Feel free to close this PR, as may changes are only half of the cake anyways.

This PR isn’t useless and shouldn’t be closed. It includes the relevant tests and for its implementation we noticed it isn’t optimal yet so we keep on improving it until we are fine with it. That’s part of the PR. They aren’t always perfect from the start. So thank you @Thorongil80 for providing the PR and improving it :)

We will get there :)

@FedericoBruzzone
Copy link

FedericoBruzzone commented Apr 25, 2024

Hello guys.
I'm working on a tui for telegram (link), and I came across this problem and so I was preparing a PR.
Now, having seen this discussion, I am pointing to @Thorongil80 's repository from cargo, waiting for a new release with this problem solved.

I can confirm that unicode characters of length 1 and 2 work.

@EdJoPaTo
Copy link
Member

I played around with the mentioned crate and added a center alignment truncation which should be able to solve this. We could also integrate this into ratatui, but I think having this as a dedicated crate is also a good idea. Also, gitui seems to depend on it already.

Ratatui would only need to apply this to each of the spans then.

I am also interested in reviews over there at my PR when anyone is interested. Got merged already.

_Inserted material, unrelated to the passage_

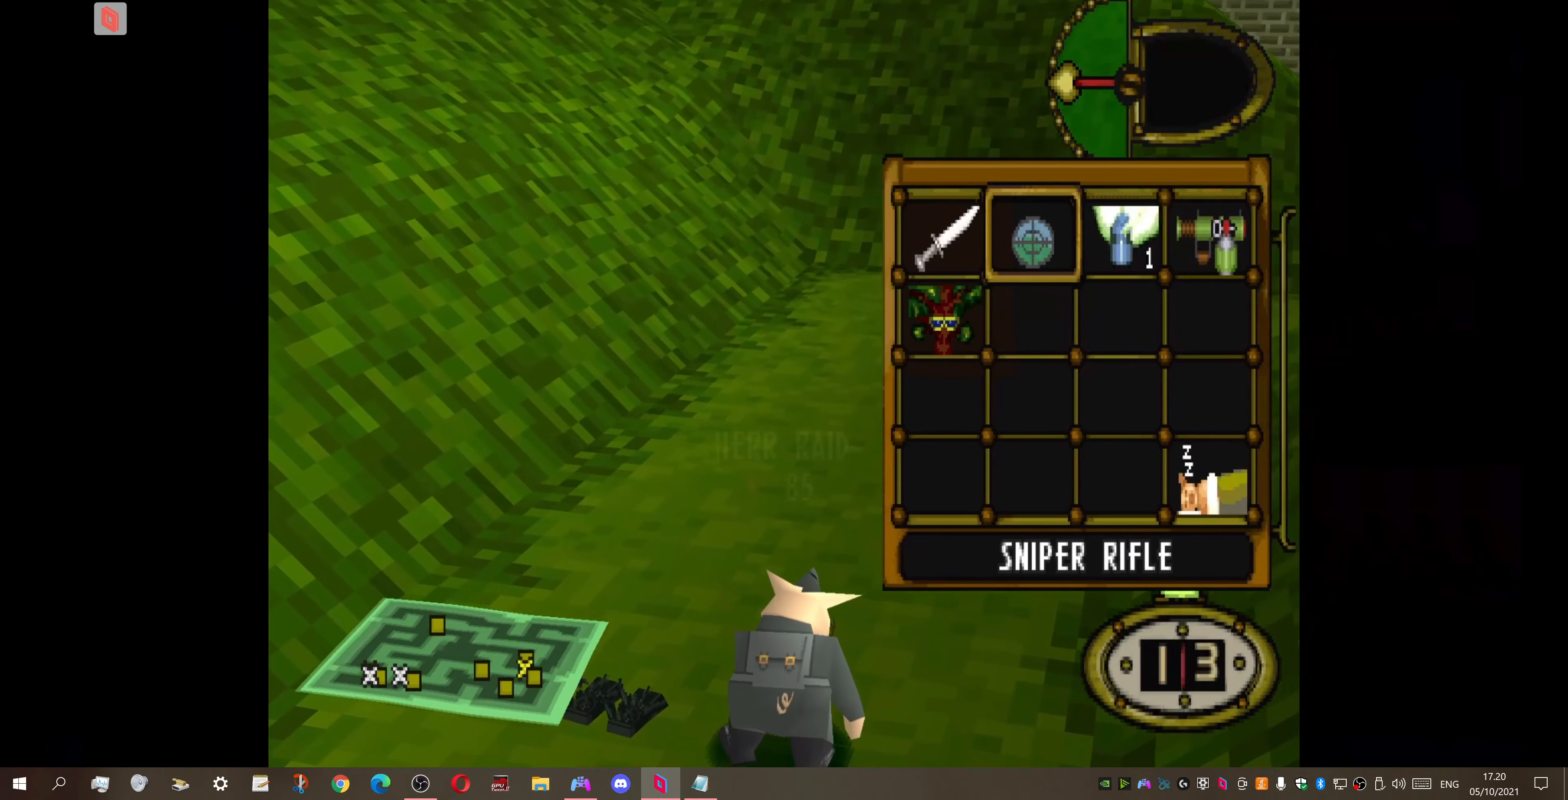
{"buttons": ["DPAD_UP", "DPAD_RIGHT"], "right_stick": "center", "events": [[33, "DPAD_RIGHT", "down"], [167, "CROSS", "down"], [200, "DPAD_RIGHT", "up"], [267, "DPAD_UP", "down"], [300, "CROSS", "up"], [367, "DPAD_RIGHT", "down"]]}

and it got released with unicode-truncate 1.0.0: https://github.com/Aetf/unicode-truncate/releases/tag/v1.0.0

@Thorongil80
Copy link
Author

Mother of christ, pushing runs the whole test suite.. Nice ;-)

@Thorongil80
Copy link
Author

Thorongil80 commented Apr 29, 2024

Hi folks,

I exchanged the lines with calls to unicode_truncate() and unicode_truncate_start() from the unicode_truncate crate.

I note there is no function unicode_truncate_range() or something that cuts at the start and the end. So in the last loop iteration, where our offset and span length traverse output_width two calls are necessary. But this is only in one loop iteration, it breaks the loop afterwards.

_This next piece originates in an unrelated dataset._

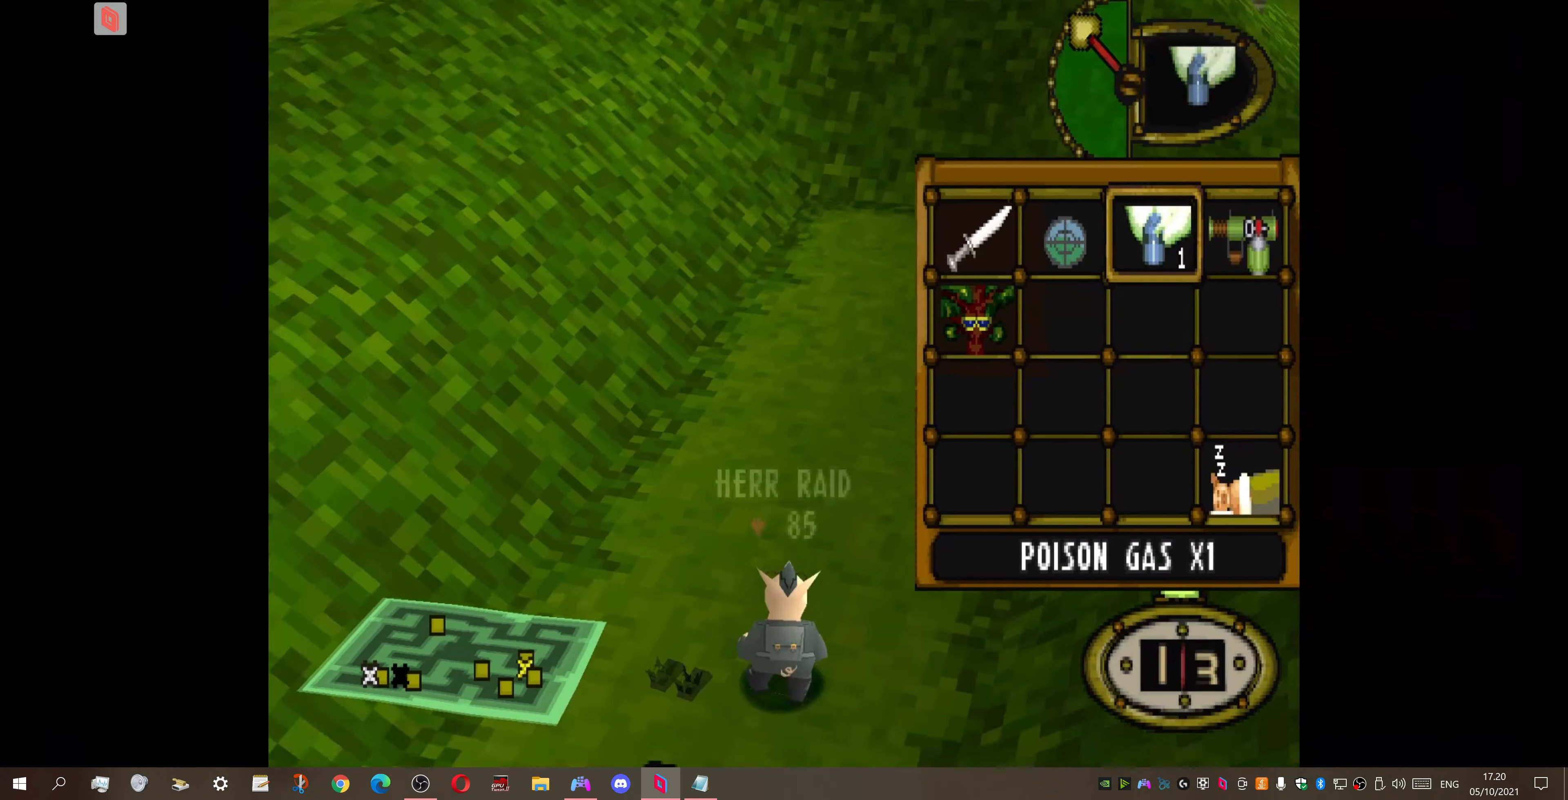
{"buttons": ["DPAD_UP", "DPAD_LEFT"], "right_stick": "center", "events": [[367, "DPAD_RIGHT", "up"], [400, "DPAD_LEFT", "down"]]}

The convenient functions @EdJoPaTo added over there for truncating in alignment we cannot really use as we still have to deal with spans.

The code determining the offset relative to alignment is using widths calculated already by unicode_width functions.

I don't know if some comments would help in this code, it takes some time to understand.

Cheers,
Thomas

Copy link
Member

@joshka joshka left a comment

Choose a reason for hiding this comment

The reason will be displayed to describe this comment to others. Learn more.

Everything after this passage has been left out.